I did a talk at our Horticultural Society a couple of momths ago, entitled "Why Organic" - quite a proportion was on soil; for it's like the character from Beyond Our Ken, or was it Round The Horn, used to say: "The answer lies in the soil."
So much of what we do as organic gardeners is devoted to helping improve the quality of the soil isn't it? Depending on geology, geography and historical use of that ground, we all start with varying types and qualities of soil, from pure sand (the part of Wirral where I grew up) to pure clay (in part of my Dorset garden now). The chap who once lived in our house, before the lady we bought from, looked after a neighbour's garden when we first moved here, so I had long chats with him over the hedge and I was delighted to learn that my veggie plot had once been home to a couple of pigs - they're great for turning over the soil and manuring it.

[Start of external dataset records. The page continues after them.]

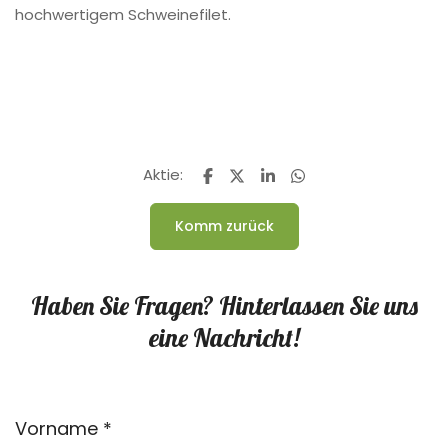
hochwertigem Schweinefilet.
Aktie:
Komm zurück
Haben Sie Fragen? Hinterlassen Sie uns
eine Nachricht!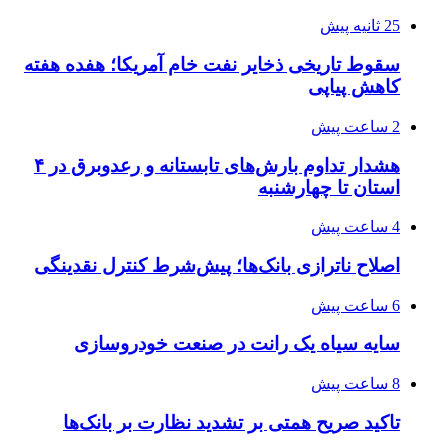
25 ثانیه پیش
سقوط تاریخی ذخایر نفت خام آمریکا؛ هفده هفته
کاهش پیاپی
2 ساعت پیش
هشدار تداوم بارش‌های تابستانه و رعدوبرق در ۴
استان تا چهارشنبه
4 ساعت پیش
اصلاح ناترازی بانک‌ها؛ پیش‌شرط کنترل نقدینگی
6 ساعت پیش
سایه سیاه یک رانت در صنعت خودروسازی
8 ساعت پیش
تاکید صریح همتی بر تشدید نظارت بر بانک‌ها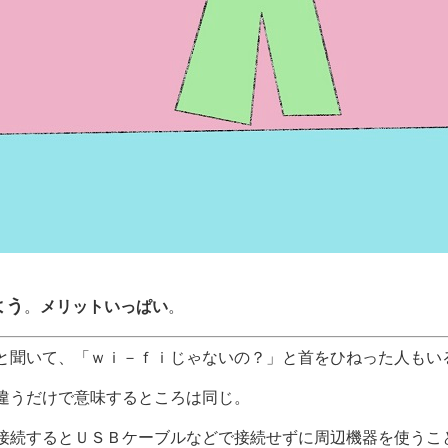
よう
。
メリットいっぱい
。
」と聞いて、「ｗｉ－ｆｉじゃないの？」と首をひねった人もい
違うだけで意味するところは同じ。
接続するとＵＳＢケーブルなどで接続せずに周辺機器を使うこ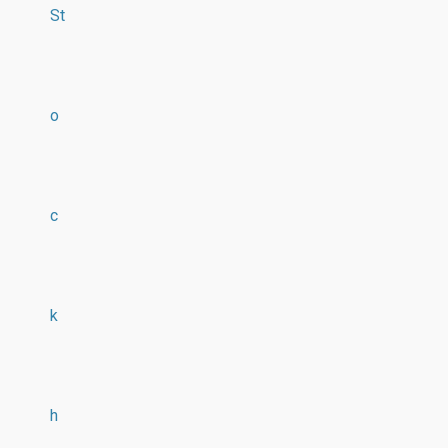
St
o
c
k
h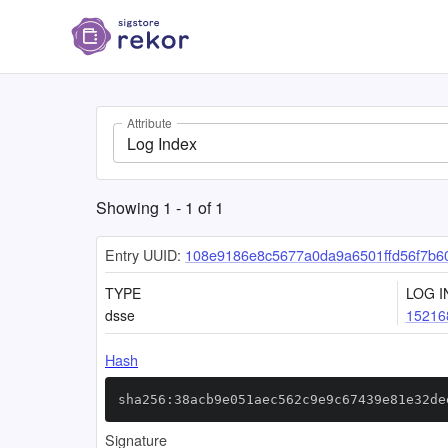
Attribute
Log Index
Showing
1
-
1
of
1
Entry UUID:
108e9186e8c5677a0da9a6501ffd56f7b6
TYPE
LOG I
dsse
15216
Hash
sha256:38acb9e051aec562c9e9c67439e81e32de
Signature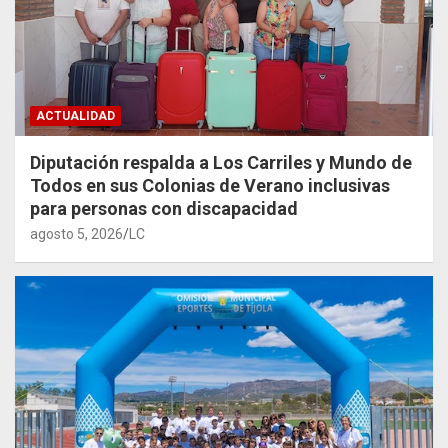
ACTUALIDAD
Diputación respalda a Los Carriles y Mundo de
Todos en sus Colonias de Verano inclusivas
para personas con discapacidad
agosto 5, 2026
LC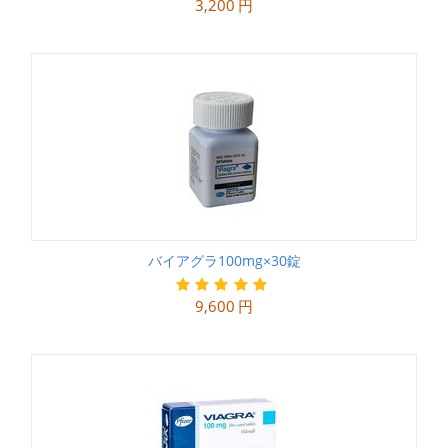
3,200
円
バイアグラ100mg×30錠
9,600
円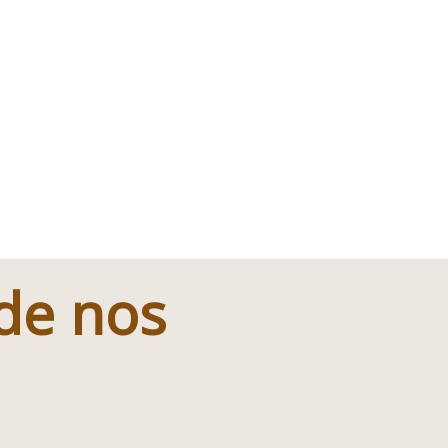
 de nos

What is needed to improve the soil? I'd say time and crop rotation. It has taken me 6 or 7 years to have a good soil.
Crop rotation is always advised to prevent the build-up of diseases isn't it, and it is also the basis for continual soil improvement. I use a 4 year rotation:
1. Potatoes, which have lots of manure and compost added to the soil; followed by:
2. Peas, beans, onions, shallots and garlic which all like the moisture retention of the left-over organic material added for the potatoes (and they get mulch round them too), and in the case of peas and beans (if you leave the plants and especially roots in the ground to rot back in) fix nitrogen in the soil, ready for the next hungry crops in the cycle:
3. Brassicas which get loads of compost added ready for them, so by the time the last in the cycle arrive, the soil won't be as fertile. The last is:
4. Roots and if there is too much soil fertility they fork like mad - great for the funny vegetable in the Summer Show, but a pain in the kitchen! They like low fertility compost and a mulch. Then it's back to 1. potatoes again and so on ...
On top of that if there is bare soil and there is time for it to grow plant green manure and if there's not cover with a mulch (garden compost, leaf mould, chopped straw).
Even a very small plot can follow a rotation, so if you are starting with just a couple of beds (you can mark each into half - there's your 4 for rotation) you don't have to miss out on the marvel of soil improvement.
At just about every stage there is plenty of organic material to be broken down in the soil and keep the worms happy, and if they are happy so is the soil.